* **Task requirements**:
Look for the word "right" in the data below, and copy every line that holds it.

* **Source material**:
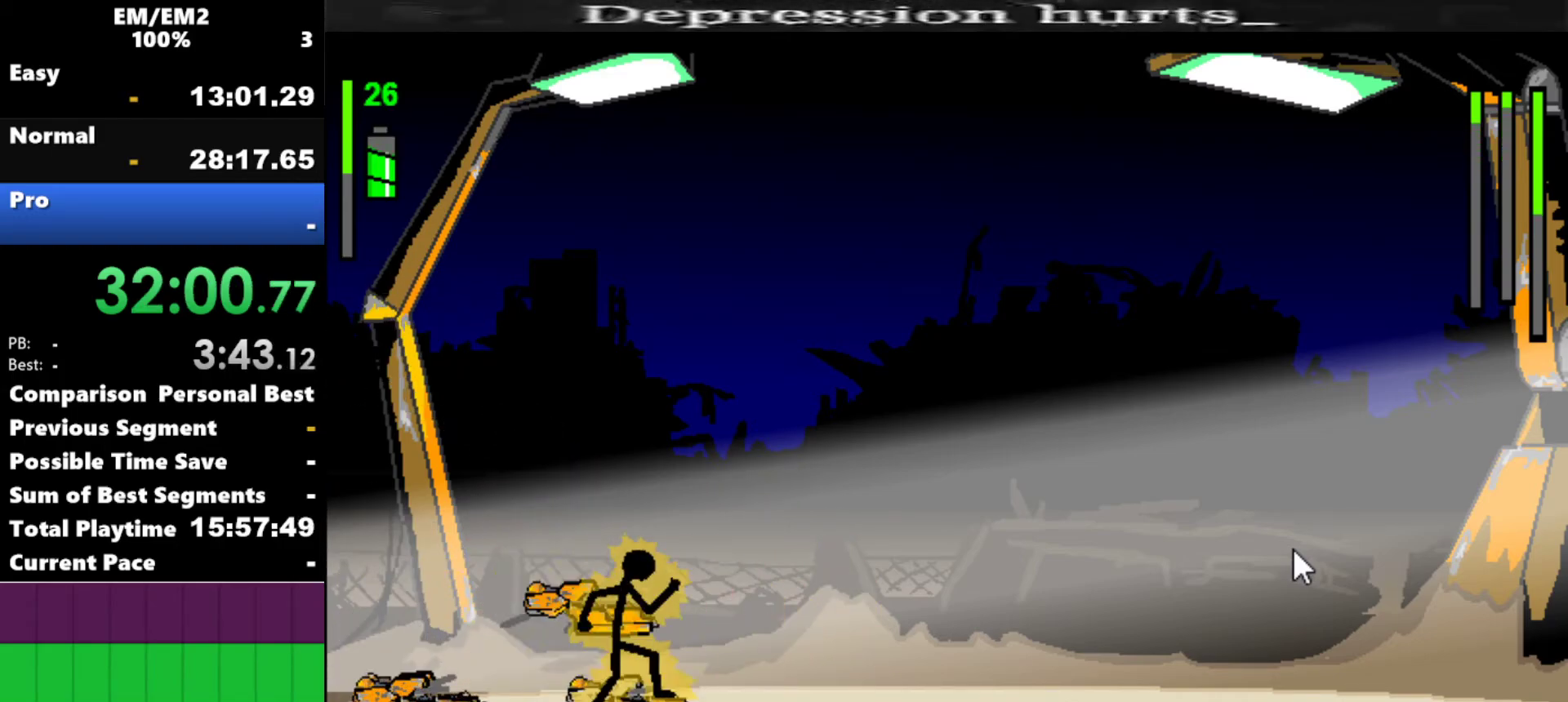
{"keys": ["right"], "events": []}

---

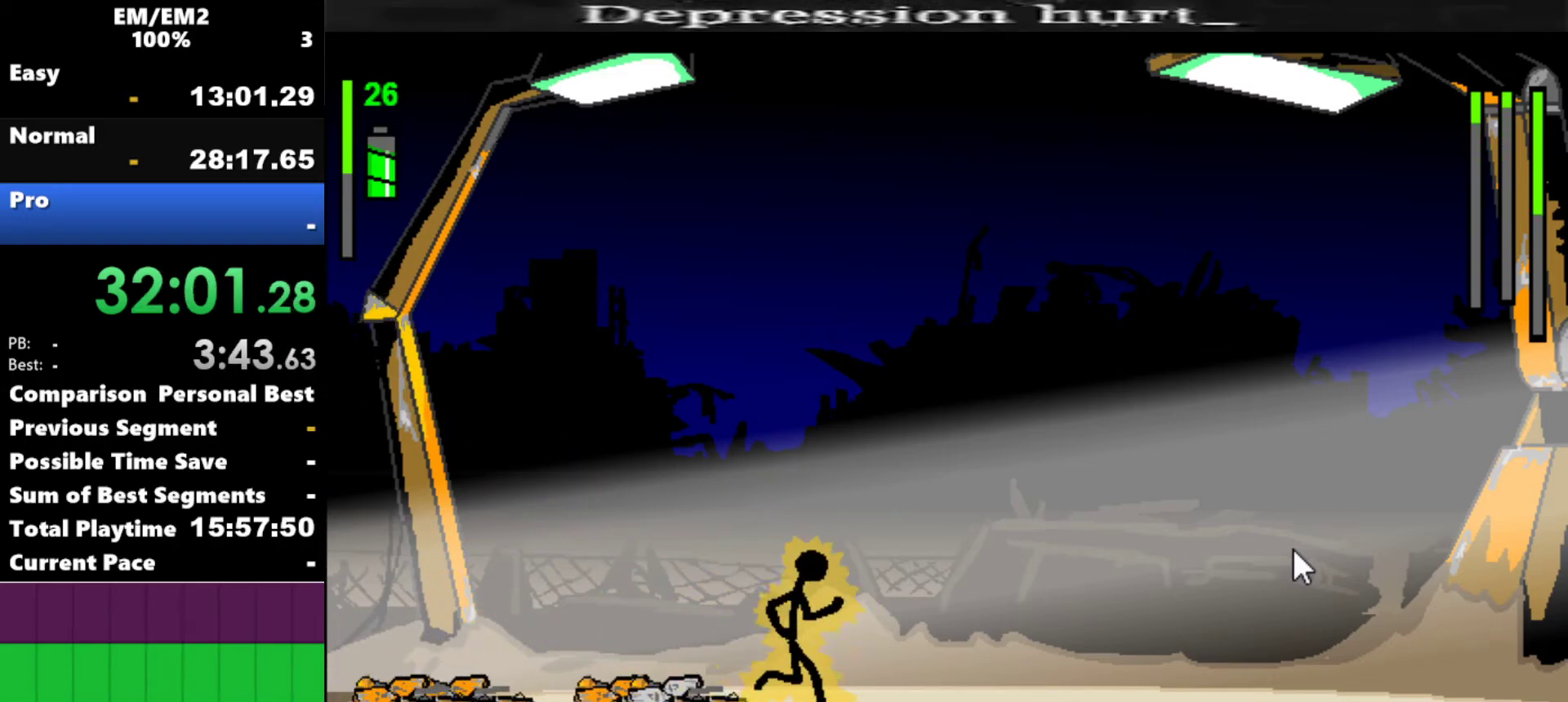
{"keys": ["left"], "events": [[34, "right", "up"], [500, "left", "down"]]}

--

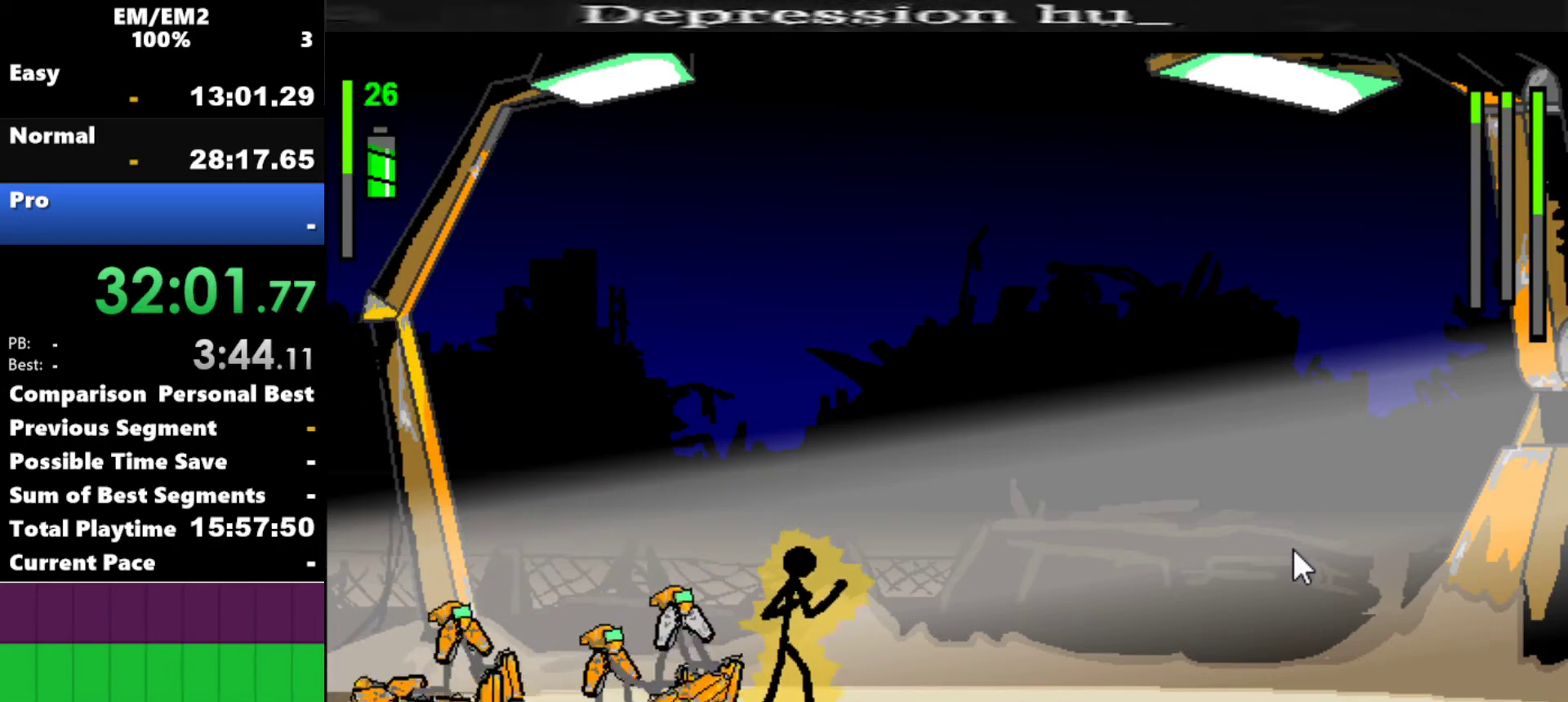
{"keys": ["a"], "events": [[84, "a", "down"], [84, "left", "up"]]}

* **Output of the exercise**:
{"keys": ["right"], "events": []}
{"keys": ["left"], "events": [[34, "right", "up"], [500, "left", "down"]]}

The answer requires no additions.